SS-Siggi wollte Rathaus erstürmen
Neuer Dortmunder Ratsherr kam mit Hooligan-Freunden
Dauerhaft werden sie ihm den Zugang zum Dortmunder Rathaus nicht verwehren können. Denn er ist jetzt Ratsherr: Siegfried Borchardt, bekannt unter dem Kampfnamen »SS-Siggi«, dutzendfach vorbestrafter Gewaltnazi, BVB-Hooligan mit Stadionverbot, Kultfigur der braunen Kameradschaftsszene, wo der Teilzeitveteran trotz Alkoholproblemen umjubelt zu werden pflegt. 2101 Dortmunder wählten am Sonntag Borchardts rechts von der NPD stehende Partei »Die Rechte« in den Rat ihrer Stadt. Davon profitiert der 60-jährige Spitzenkandidat.
Noch am Wahlabend kam es zu Randale, als Borchardt nebst zwei Dutzend Kameraden Einlass zur Wahlparty begehrte; mehrheitlich waren sie in den Farben von Borussia Dortmund gewandet, jenem Fußballverein, der sich intensiv von solchen »Fans« distanziert und Borchardt im Wahlkampf den Slogan »Von der Südtribüne ins Rathaus« gerichtlich untersagen ließ.

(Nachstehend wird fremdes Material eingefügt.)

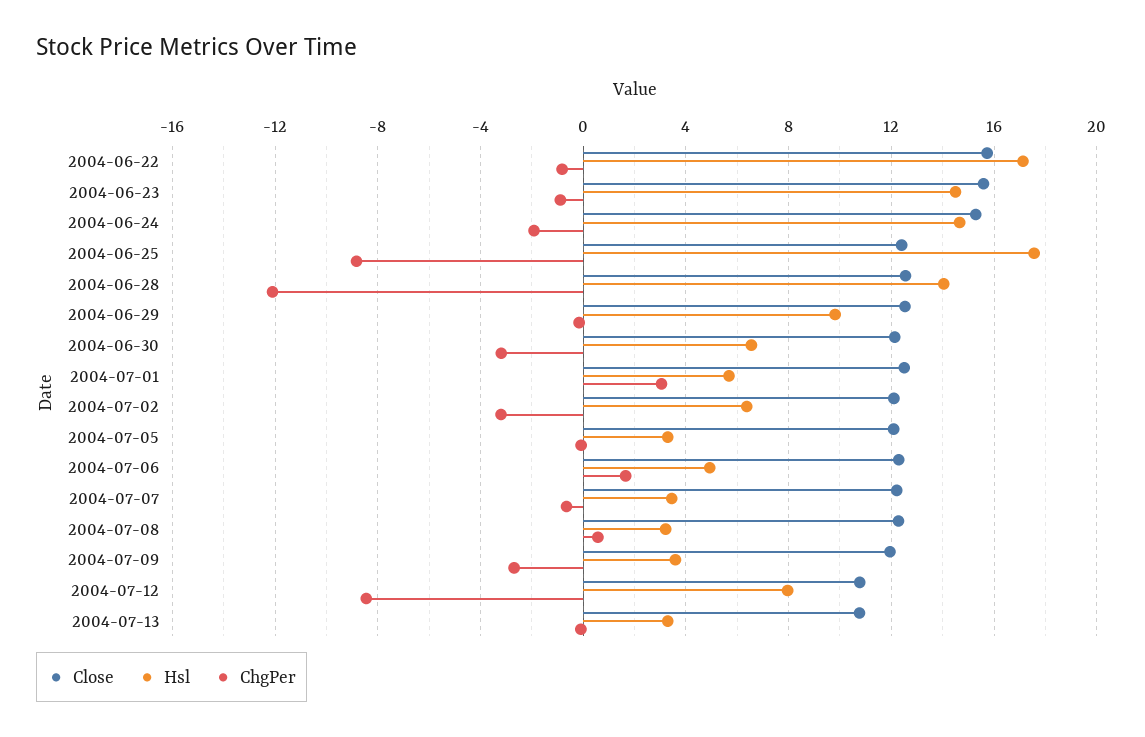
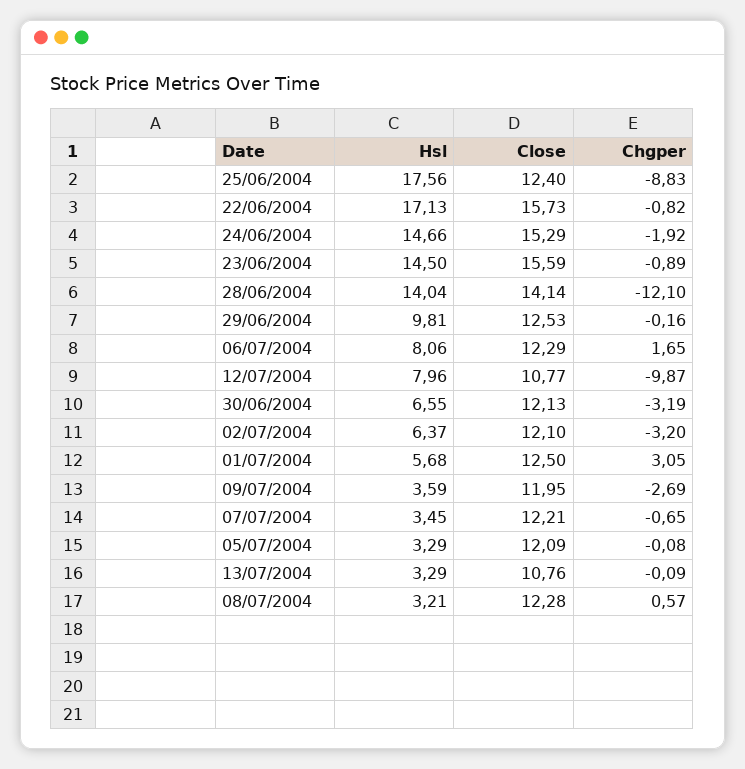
Close, 2004-06-28: 12.5 -> 14.14
Hsl, 2004-07-06: 5 -> 8.06
ChgPer, 2004-07-12: -8.5 -> -9.87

»Zehn Verletzte bei Neonazi-Sturm auf Dortmunder Rathaus«, titelte die Lokalpresse am Montag. Die Polizei ermittelt gegen 28 Beschuldigte, davon 22 Rechte, unter ihnen auch »SS-Siggi« Borchardt und Dennis Giemsch (Listenplatz 2). Die Vorwürfe reichen von Beleidigung über Volksverhetzung bis Körperverletzung. Laut Stefan Michaelis, Sprecher des Aktions-Bündnisses BlockaDo, hatten die Nazis versucht, »in SA-Manier das Rathaus zu stürmen«. Doch hätten sich ihnen »Mitglieder der verschiedensten Parteien und autonome AntifaschistInnen« erfolgreich in den Weg gestellt. Des neuen Ratsherrn Freunde sprühten den Berichten zufolge Pfefferspray und warfen Flaschen. Kritik kam an der Staatsmacht auf: Obwohl die Naziaktion angekündigt war, sei die Polizei allzu spät und dann allzu schwach gekommen.

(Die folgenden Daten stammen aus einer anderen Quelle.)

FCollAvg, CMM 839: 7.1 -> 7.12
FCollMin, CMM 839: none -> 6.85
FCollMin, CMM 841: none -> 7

Wenn sich am 18. Juni der Stadtrat konstituiert, ist mit antifaschistischen Protesten zu rechnen. »Es ist wichtig, zumindest symbolisch zu zeigen, dass wir mit dem Einzug Siegfried Borchardts in den Rat unzufrieden sind. Dafür ist die erste Ratssitzung natürlich ideal«, sagt BlockaDo-Sprecher Michaelis, der auch die Ratsleute zu Protesten aufruft.

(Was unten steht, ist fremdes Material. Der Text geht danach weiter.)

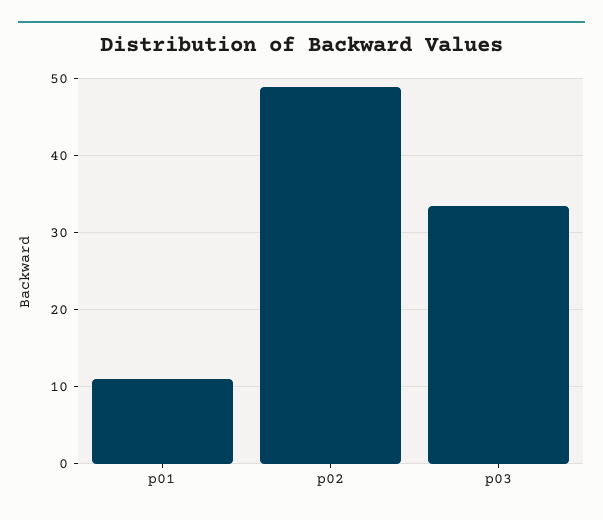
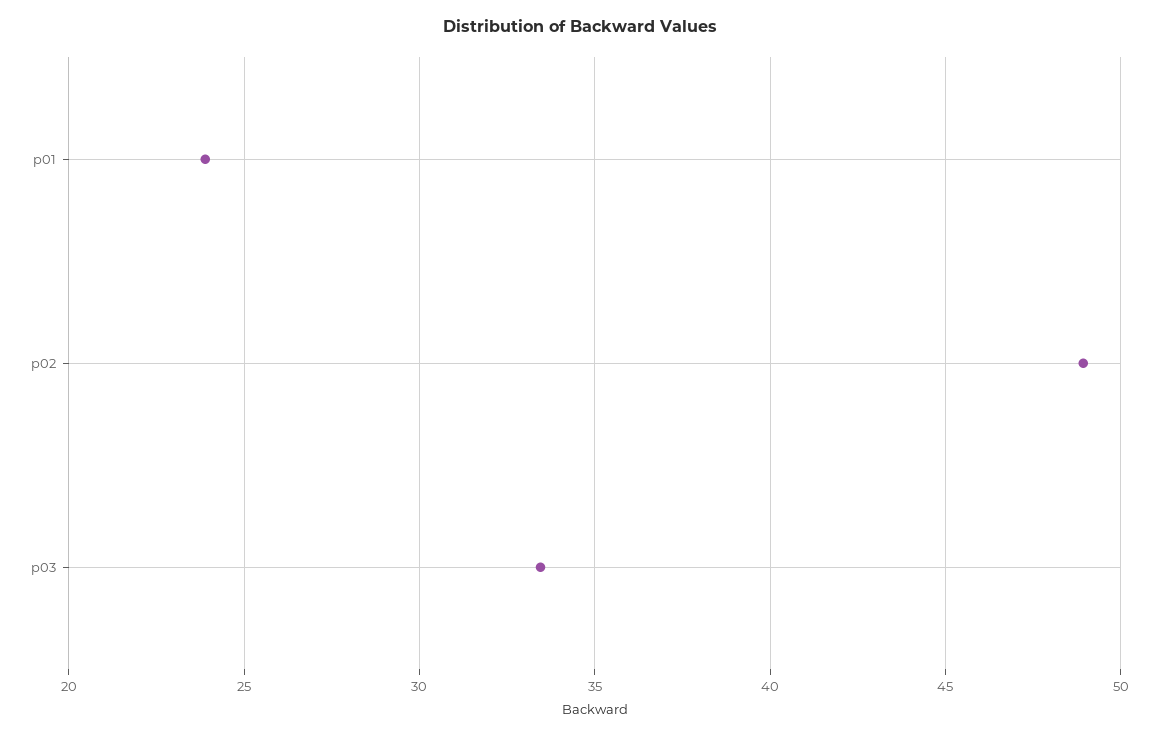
p01: 11 -> 24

Dem Dortmunder Kommunalparlament werden künftig auch NPD und AfD angehören. Auch in den anderen großen Ruhrgebietsstädten zogen Ultra-Rechte in die Stadträte ein, in Duisburg, wo seit Langem Konflikte um Armutszuwanderer aus Südosteuropa toben, vier »Pro«-Bewegungs-Populisten und ein NPD-Nazi.